Star Wars_ Planet of Twilight - Barbara Hambly [16]
Brassy lights flared over Marcopius’s dark frown, and the cool, neutral voice of an emergency recording began to announce monotonously, “This vessel is in stage two of hyperspace sequence. Taking a scout craft out at this time is extremely dangerous. Contact the main bridge and review your instructions. This vessel is in stage two of hyperspace sequence …”
“Hyperspace!” wailed Threepio. “Who could be taking it into …”
“One of the synthdroids. No one else is alive.” Marcopius delicately lifted the scout boat from its moorings and swung its nose weightlessly toward the black rectangle of the portal. “Can’t you shut that thing up?”
“I’m terribly sorry, Yeoman Marcopius, but my program forbids me to tamper with safety equipment of any kind.”
The young man made a final sequence of adjustments, lip between his teeth, sweat glistening on his forehead, while the warning voice repeated over and over that it was extremely dangerous to take out a scout craft of any kind. Ahead of them, through the portal, they saw the Adamantine flash bright as it turned, accelerating, then vanished in a spangle of hyperblue light.
“Where can they be going?” nattered Threepio. “That’s nowhere near the hyperspace jump point for Coruscant. If we can somehow extrapolate from the jump point to learn where they’re going …”
“They’re not going anywhere.” Marcopius was breathing hard now, setting the controls. On the decoder screen before them the digitalized images of the flagship and its escort continued to float among the empty, lifeless worlds that comprised most of the sector. “They’re just taking the ships into hyperspace, period. Don’t you see? The whole point has to be that Her Excellency vanishes, without a trace, after she’s seen to leave the rendezvous safely. They must have one turbo-powered holo faker working for them.” He put his hand to his chest, as if to massage away some deep, troubling ache. “Hang on.”
He eased forward on the levers, sweat sparkling in the cropped suede of his hair in the doubled glare of amber and scarlet warning lights. The small, boxlike craft slid through the magnetic portal and flipped immediately down, around, avoiding the Borealis’s stabilizers, picking up speed while interacting with a far larger vessel, which was ripping along at thousands of kilometers per second.
Threepio clutched at the back of the empty navigator’s station, circuits momentarily jammed with alarm. Artoo let out a long, trilling wail as the scout boat whipped by inches from the bigger ship’s secondary tanks. The wake of the flagship’s magnetic field tossed and dragged the little craft like a chip in a riptide. Marcopius’s dark hands flickered and danced from levers to joystick to toggles as huge sheets of metal and rivets rocketed past the observation ports, alternating with slabs of interstellar blackness already shimmering with the light-shift effects of hyperspace sequence.
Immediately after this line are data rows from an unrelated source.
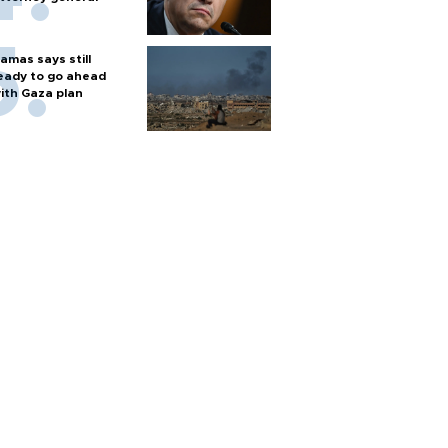
amas says still
eady to go ahead
ith Gaza plan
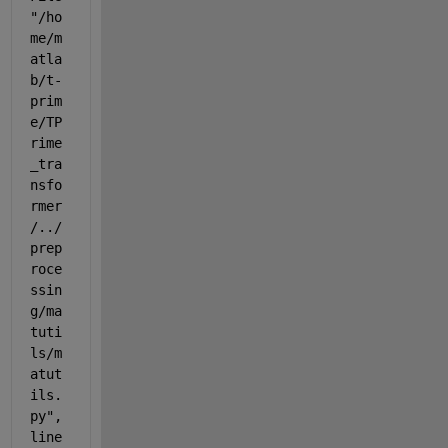
"/ho
me/m
atla
b/t-
prim
e/TP
rime
_tra
nsfo
rmer
/../
prep
roce
ssin
g/ma
tuti
ls/m
atut
ils.
py", 
line 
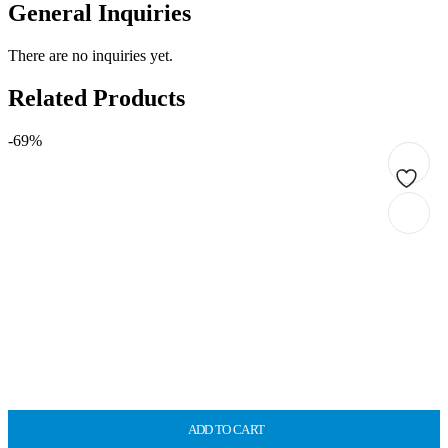
General Inquiries
There are no inquiries yet.
Related Products
-69%
ADD TO CART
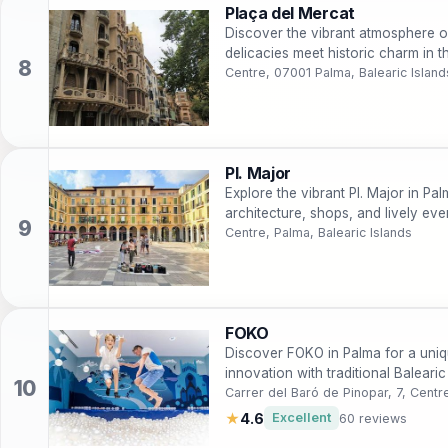
Plaça del Mercat
Discover the vibrant atmosphere o
delicacies meet historic charm in th
Centre, 07001 Palma, Balearic Island
Pl. Major
Explore the vibrant Pl. Major in Pal
architecture, shops, and lively even
Centre, Palma, Balearic Islands
FOKO
Discover FOKO in Palma for a uniq
innovation with traditional Baleari
Carrer del Baró de Pinopar, 7, Centr
★
4.6
Excellent
60 reviews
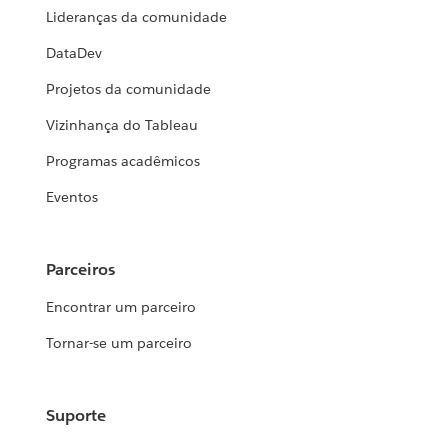
Lideranças da comunidade
DataDev
Projetos da comunidade
Vizinhança do Tableau
Programas acadêmicos
Eventos
Parceiros
Encontrar um parceiro
Tornar-se um parceiro
Suporte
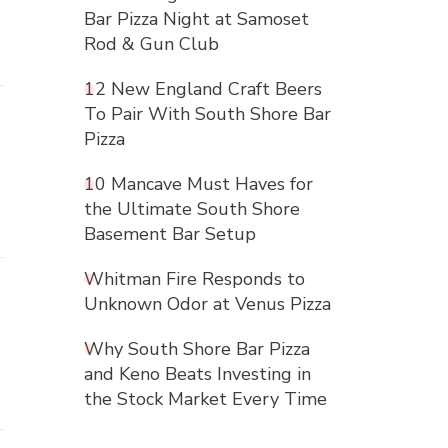
Bar Pizza Night at Samoset
Rod & Gun Club
12 New England Craft Beers
To Pair With South Shore Bar
Pizza
10 Mancave Must Haves for
the Ultimate South Shore
Basement Bar Setup
Whitman Fire Responds to
Unknown Odor at Venus Pizza
Why South Shore Bar Pizza
and Keno Beats Investing in
the Stock Market Every Time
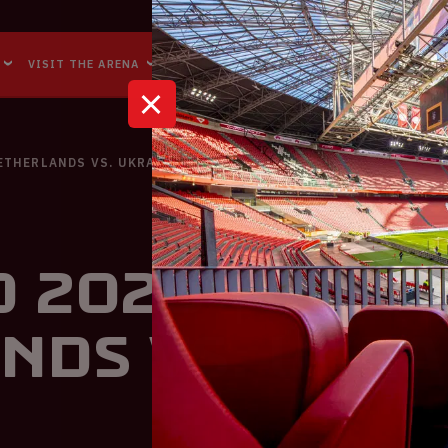
Accessibility
Reachability
VISIT THE ARENA
BUSINESS EVENTS
ABOUT US
NETHERLANDS VS. UKRAINE
 2020 | The
nds VS. Ukra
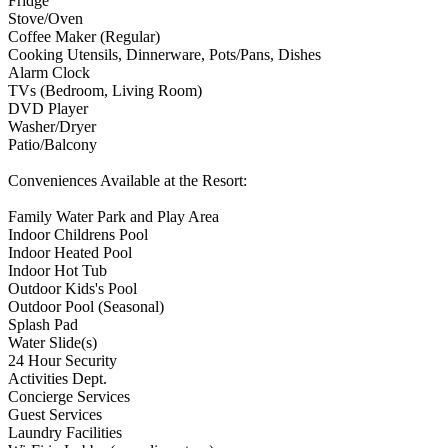
Fridge
Stove/Oven
Coffee Maker (Regular)
Cooking Utensils, Dinnerware, Pots/Pans, Dishes
Alarm Clock
TVs (Bedroom, Living Room)
DVD Player
Washer/Dryer
Patio/Balcony
Conveniences Available at the Resort:
Family Water Park and Play Area
Indoor Childrens Pool
Indoor Heated Pool
Indoor Hot Tub
Outdoor Kids's Pool
Outdoor Pool (Seasonal)
Splash Pad
Water Slide(s)
24 Hour Security
Activities Dept.
Concierge Services
Guest Services
Laundry Facilities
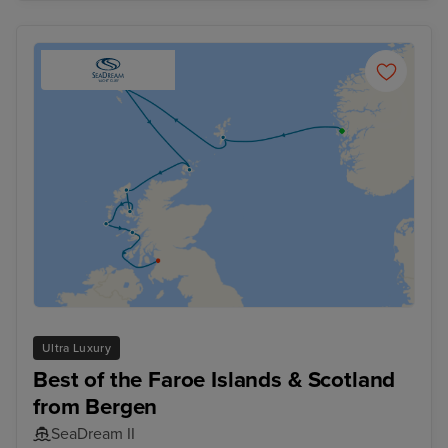
Ultra Luxury
Best of the Faroe Islands & Scotland
from Bergen
SeaDream II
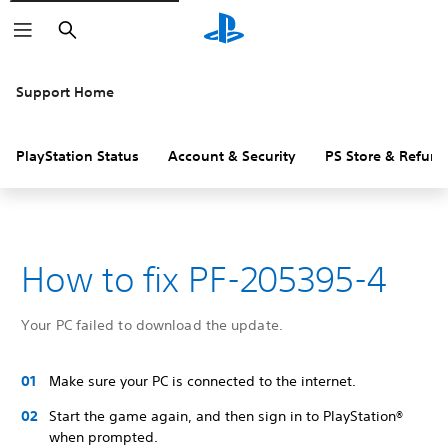
Search
Support Home
PlayStation Status
Account & Security
PS Store & Refund
How to fix PF-205395-4
Your PC failed to download the update.
Make sure your PC is connected to the internet.
Start the game again, and then sign in to PlayStation®
when prompted.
Then the scout boat plunged away, spinning dizzily, stars and ships and planets reeling in a disorienting tumble past the ports. There was a blinding flash, far too near for comfort, as the Borealis plunged into the glimmering void of quasi-reality that was called “hyperspace” for lack of any better term.
Far to starboard, as Marcopius stabilized the spinning scout boat, the Light of Reason had left orbit as well, streaking toward the Nam Chorios primary like an incandescent teardrop.
“Shall we go after them?”
“And do what?” The young yeoman’s hands were trembling where they lay on the console. “Throw spit-balls at them? This is a scout boat, not an E-wing. Besides, we’re too big to make it past those gun stations they were talking about.”
He nodded toward the viewport, where the Light of Reason was diminishing into the stars. “Just looking at that ship I’d guess it comes apart and goes down to the planet in self-powered sections, leaving the main reactor in orbit. It’s the only way they could get enough bulk for even limited hyperspace capability.”